Dual space of Bochner space Let $B$ be a refexive Banach space. I want to show that 
$$(L^2(0,T;B))^* = L^2(0,T;B^*)$$ and that 
the dual pairing is
$$\langle F,f \rangle_{L^2(0,T;B^*), L^2(0,T;B)} = \int_0^T \langle F(t), f(t) \rangle_{B^*,B}.$$
Can anyone help me with either part? Thanks.
 A: No proof in the generality that is desired is going to be very brief. But all the essential ideas come from the usual, scalar case. First we need the following:

Definition. A Banach space $V$ is said to have the Radon-Nikodym property with respect to a measure space $(X, \Sigma, \mu)$ if, for every $V$-valued vector measure of bounded variation $\nu$ which is absolutely continuous with respect to $\mu$, there exists a Bochner integrable $f \in L^1(X,V)$ such that $\nu(E) = \int_E f \, d\mu$ for every $E \in \Sigma$. 

In other words, spaces with the Radon-Nikodym property are precisely those in which the generalization of the Radon-Nikodym theorem for scalar functions holds. Then the key result that one needs to prove is due to Phillips:

Reflexive Banach spaces have the Radon-Nikodym property.

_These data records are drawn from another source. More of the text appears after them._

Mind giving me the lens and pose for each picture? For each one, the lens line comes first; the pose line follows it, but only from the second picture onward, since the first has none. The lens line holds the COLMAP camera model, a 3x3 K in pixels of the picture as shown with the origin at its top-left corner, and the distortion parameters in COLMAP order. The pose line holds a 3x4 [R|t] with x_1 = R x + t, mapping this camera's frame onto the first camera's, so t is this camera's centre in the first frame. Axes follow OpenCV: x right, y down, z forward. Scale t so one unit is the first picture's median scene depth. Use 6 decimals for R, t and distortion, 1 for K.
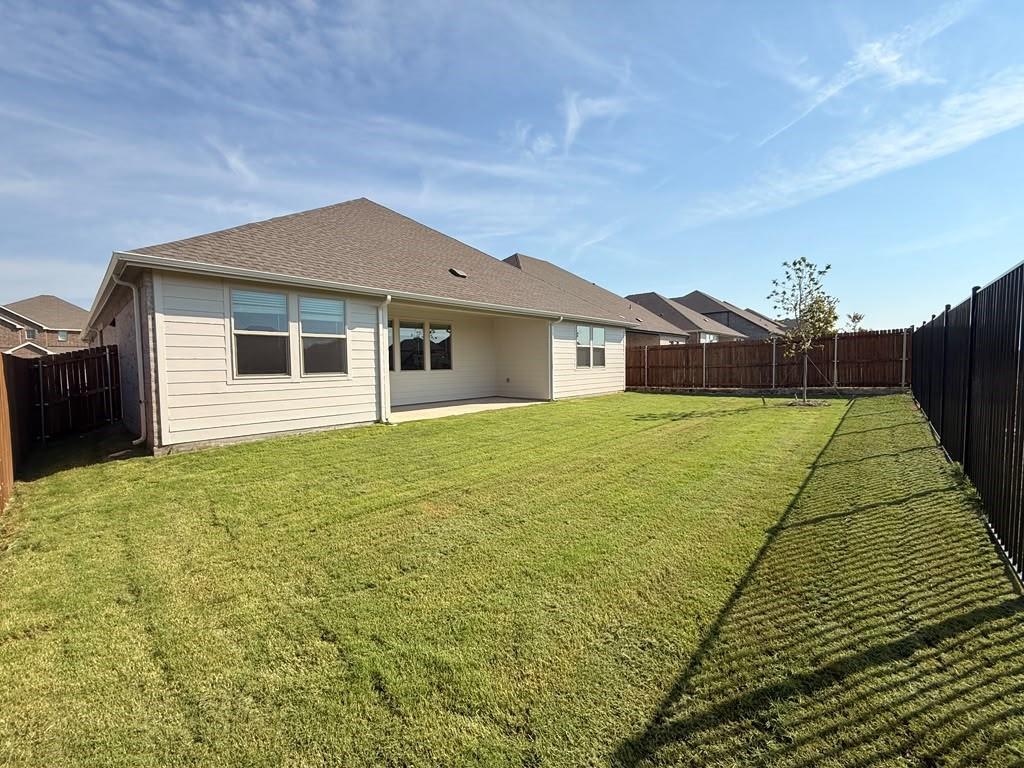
lens RADIAL K [[407.5, 0, 502.4], [0, 407.5, 386.6], [0, 0, 1]] dist [-0.003579, 0.001394]
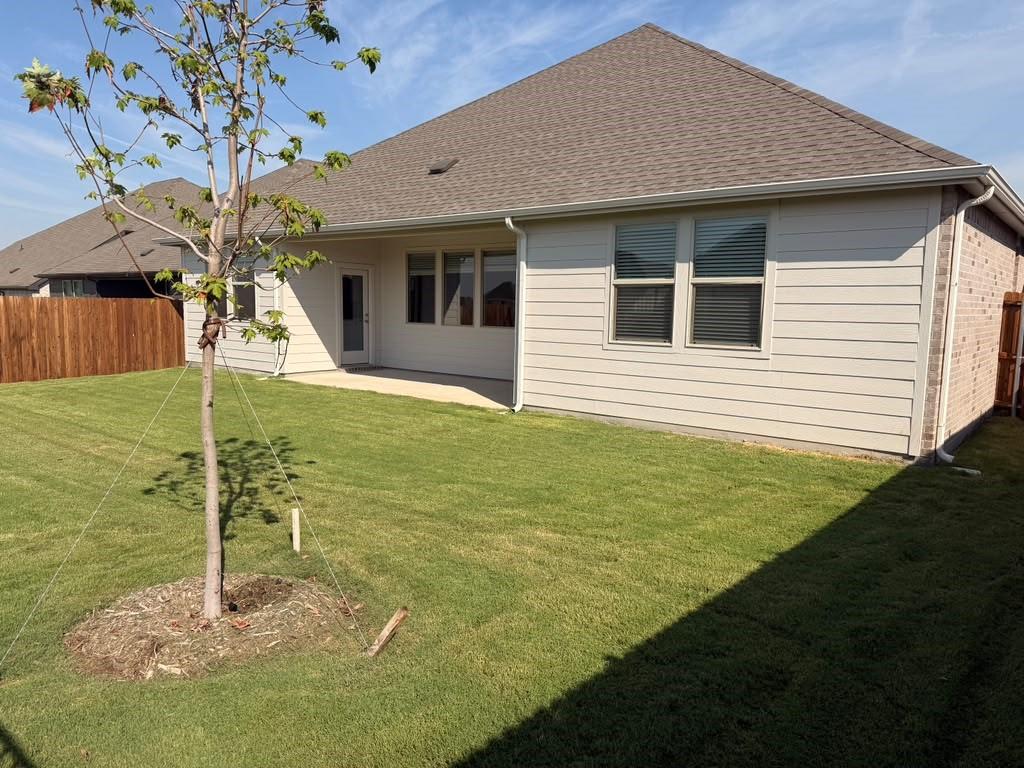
lens RADIAL K [[718.3, 0, 512.4], [0, 718.3, 393.3], [0, 0, 1]] dist [0.050787, -0.058624]
pose [[0.027667, 0.111144, -0.993419, 0.923058], [-0.090764, 0.989974, 0.108231, -0.069337], [0.995488, 0.087172, 0.037477, 0.990568]]
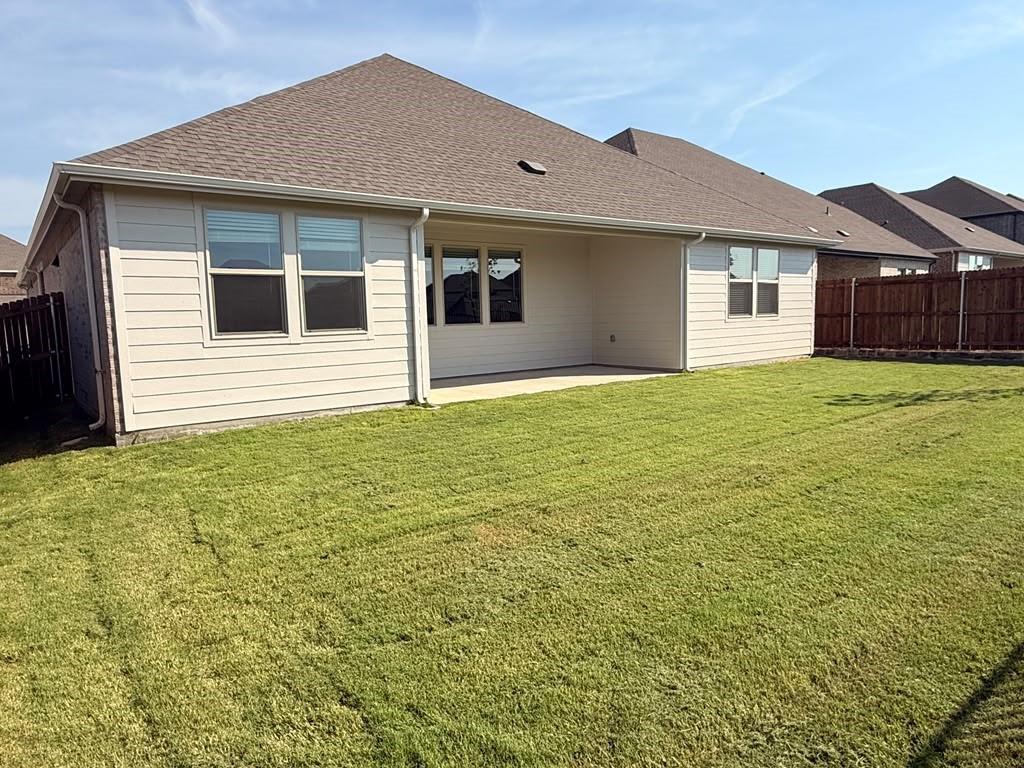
lens RADIAL K [[649.1, 0, 490.1], [0, 649.1, 392.4], [0, 0, 1]] dist [-0.010881, 0.002567]
pose [[0.984479, 0.008436, -0.175299, 0.005164], [0.003655, 0.997642, 0.068537, -0.002462], [0.175464, -0.068114, 0.982127, -0.016284]]
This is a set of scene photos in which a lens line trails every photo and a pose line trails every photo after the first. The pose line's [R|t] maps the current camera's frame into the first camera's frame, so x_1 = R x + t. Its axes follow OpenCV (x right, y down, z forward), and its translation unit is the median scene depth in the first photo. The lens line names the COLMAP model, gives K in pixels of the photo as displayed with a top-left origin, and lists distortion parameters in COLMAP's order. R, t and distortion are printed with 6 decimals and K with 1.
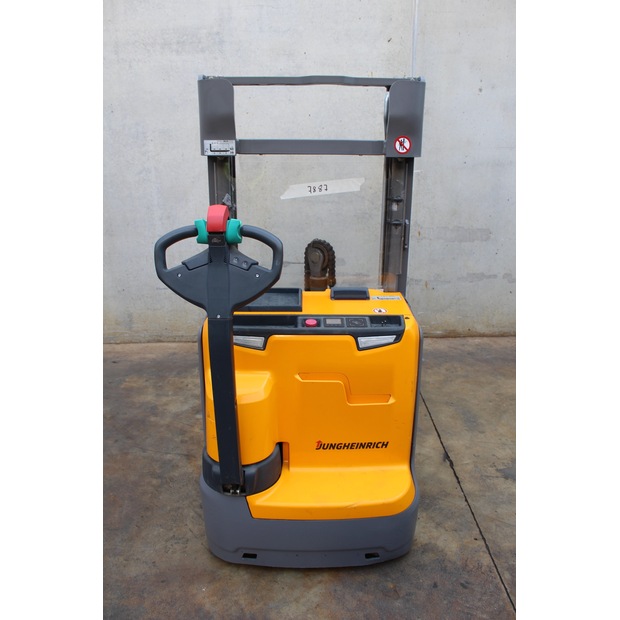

A proof of this requires a decent amount of machinery and a proof of this fact and other related facts is the subject of Chapter 2 of Vector Measures by Diestel and Uhl. Now, with this fact under our belt, we have the following result:

Theorem. Let $(X, \Sigma, \mu)$ be a finite measure space, and let $V$ be a Banach space such that $V'$ has the Radon-Nikodym property. Then, for $p \in [1, \infty)$, $L^p(X,V)' \cong L^q(X,V')$ isometrically, where $1/p + 1/q = 1$. 

Proof. Suppose $g \in L^q(X,V')$. Then, for $f \in L^p(X,V)$, the map $\Lambda_g(f) = \int_X \langle f, g \rangle \, d\mu$ is clearly a continuous linear functional, so $L^q(X,V') \subseteq L^p(X,V)'$. To prove the reverse inclusion, let $\Lambda \in L^p(X,V)'$. For $h \in L^{\infty}(X,V)$, $|\Lambda(h)| \le C \|h\|_p \le  C \|h\|_{\infty}$, and hence $\Lambda$ is also a continuous functional on $L^{\infty}(X,V)$. Now, $\Lambda$ induces a $V'$-valued vector measure absolutely continuous with respect with $\mu$ given by
$$ \langle \nu(E), x \rangle = \Lambda(x 1_E)$$
for each $x \in V$. Then, as $V'$ has the Radon-Nikodym property, then there exists $g \in L^1(X,V')$ such that $\nu(E) = \int_E g \, d\mu$. Then, by approximating each $f \in L^p(X,V)$ by simple functions, we have that $\Lambda(f) = \int_X \langle f, g\rangle \, d\mu$. Finally, it is straightforward to show that $g$ is in fact also in $L^q$.